____ Excerpted records

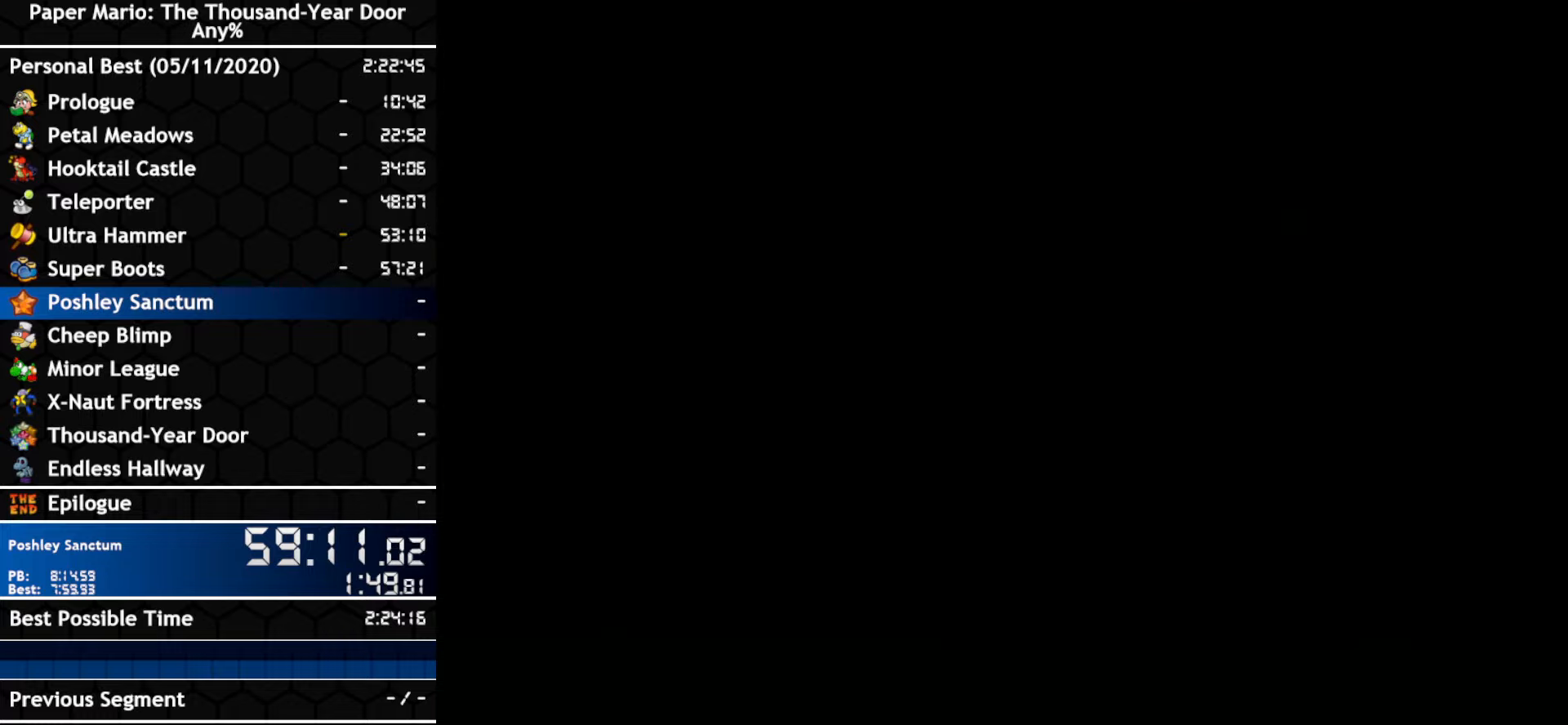
{"buttons": [], "left_stick": "left", "right_stick": "center", "events": []}
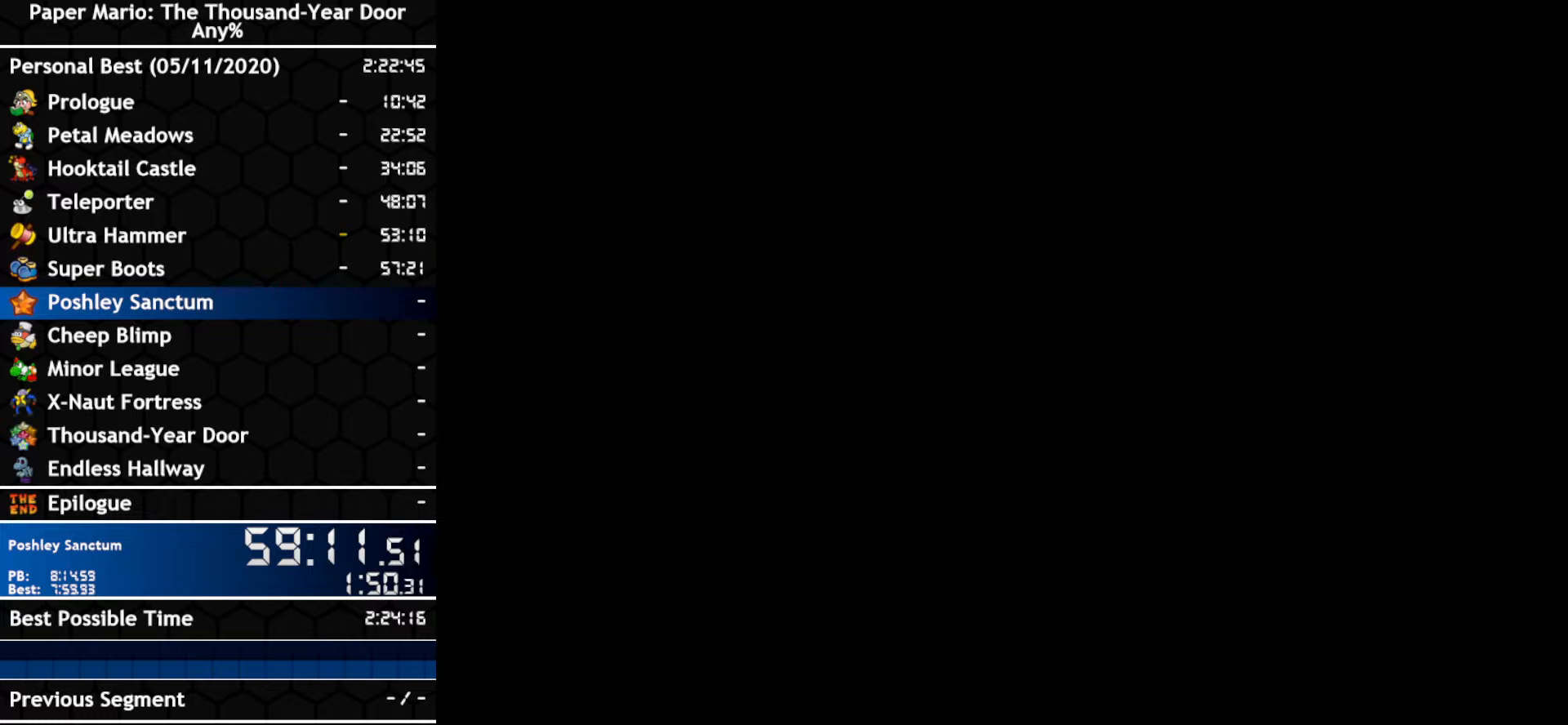
{"buttons": [], "left_stick": "left", "right_stick": "center", "events": []}
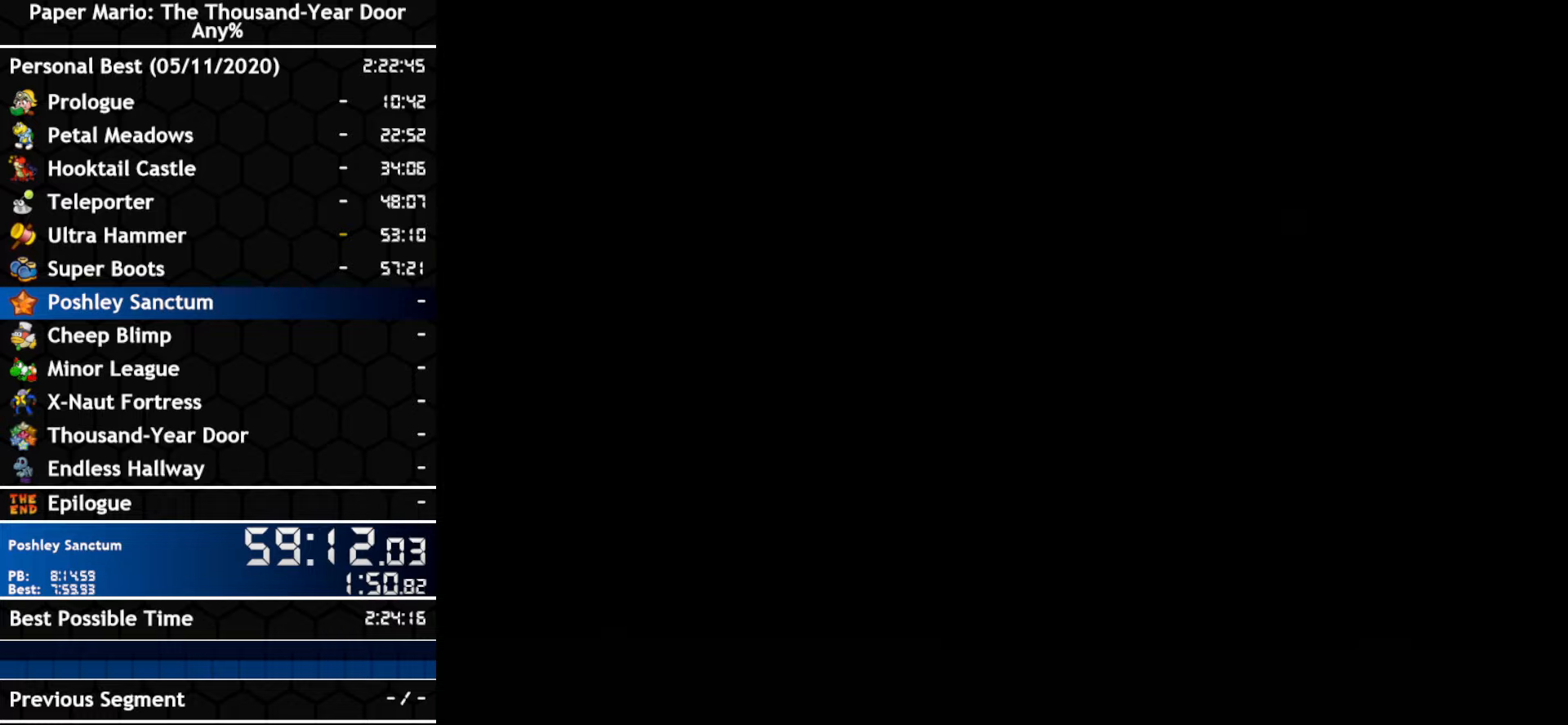
{"buttons": [], "left_stick": "left", "right_stick": "center", "events": []}
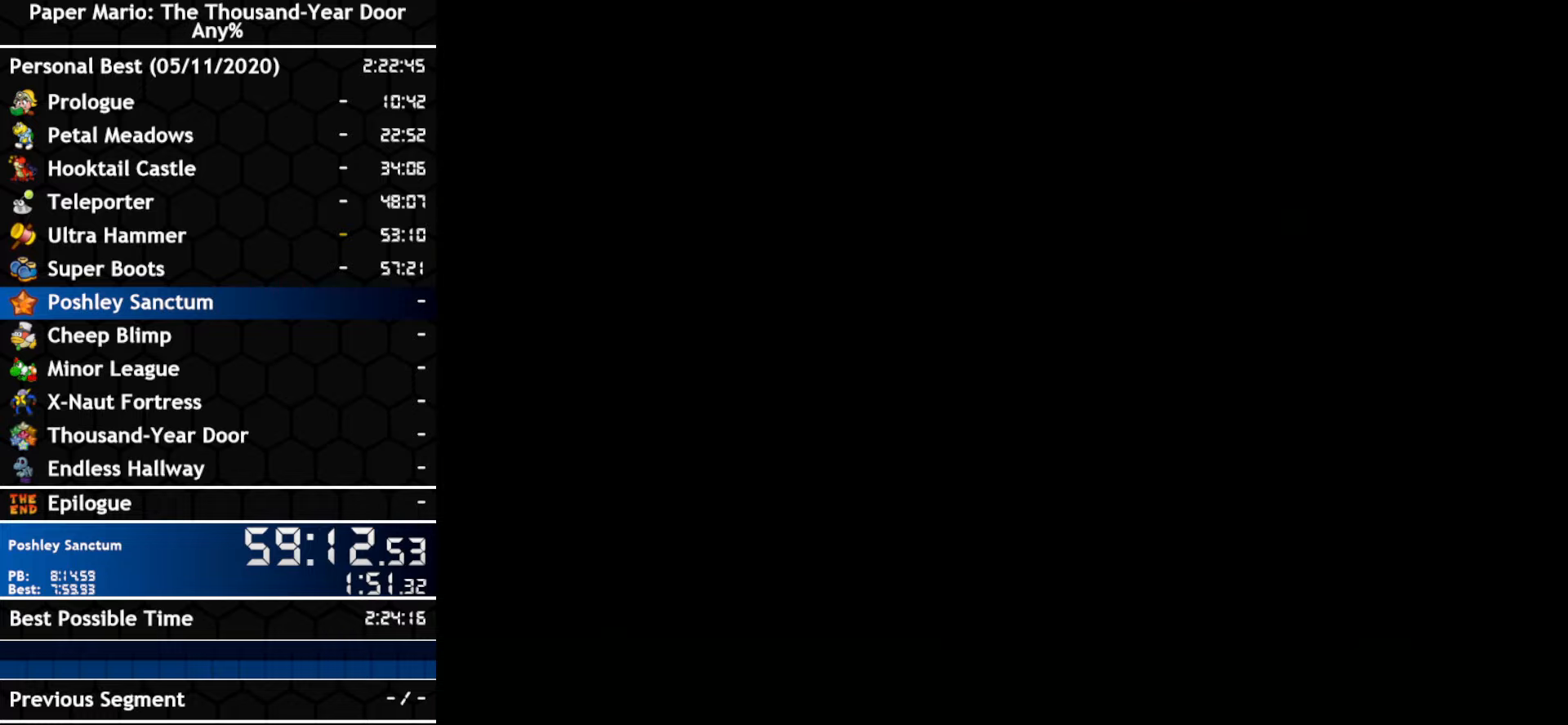
{"buttons": [], "left_stick": "left", "right_stick": "center", "events": []}
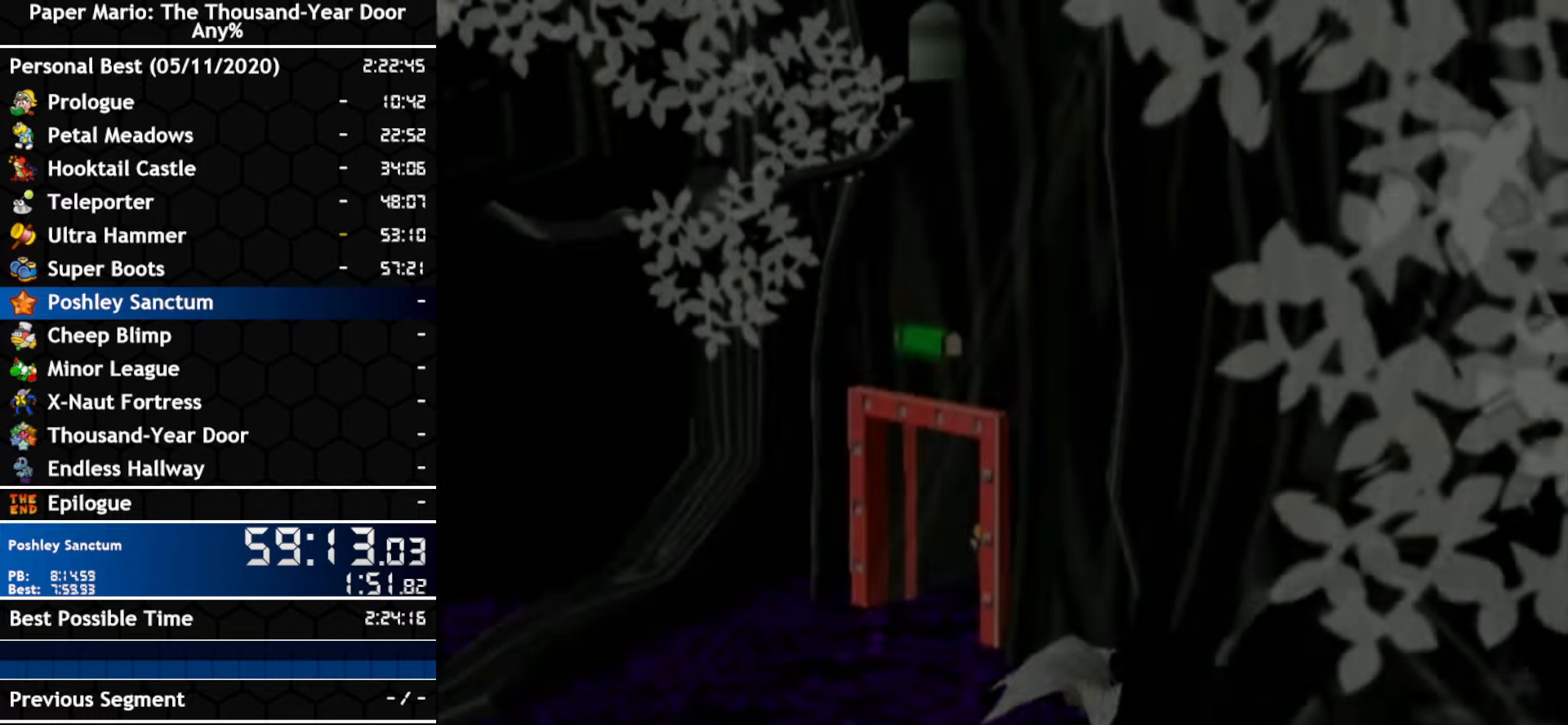
{"buttons": [], "left_stick": "left", "right_stick": "center", "events": []}
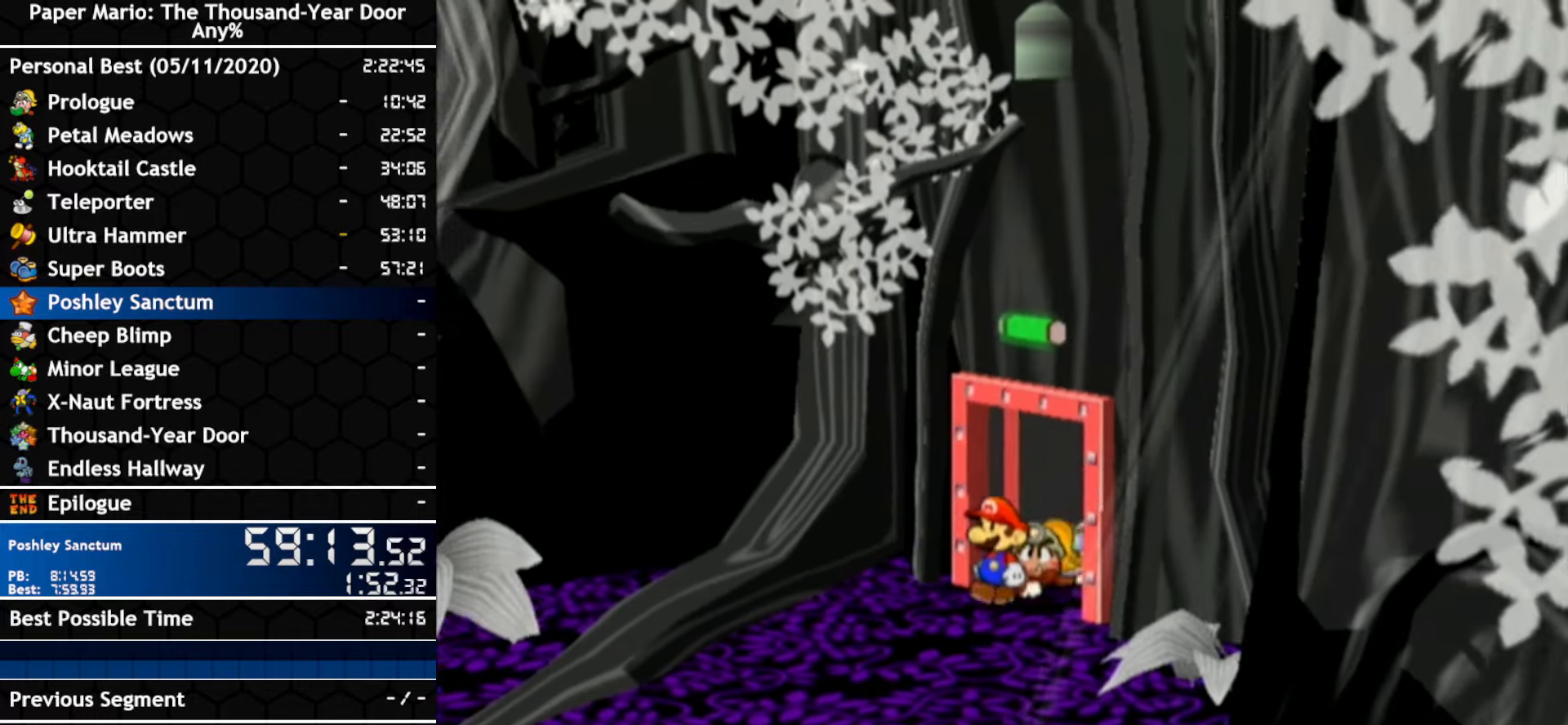
{"buttons": [], "left_stick": "down-left", "right_stick": "center", "events": [[100, "left_stick", "down-left"]]}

________

- _Description of the task_
Repeat every record above exactly, but drop the pictures.

- _Exercise response_
{"buttons": [], "left_stick": "left", "right_stick": "center", "events": []}
{"buttons": [], "left_stick": "left", "right_stick": "center", "events": []}
{"buttons": [], "left_stick": "left", "right_stick": "center", "events": []}
{"buttons": [], "left_stick": "left", "right_stick": "center", "events": []}
{"buttons": [], "left_stick": "left", "right_stick": "center", "events": []}
{"buttons": [], "left_stick": "down-left", "right_stick": "center", "events": [[100, "left_stick", "down-left"]]}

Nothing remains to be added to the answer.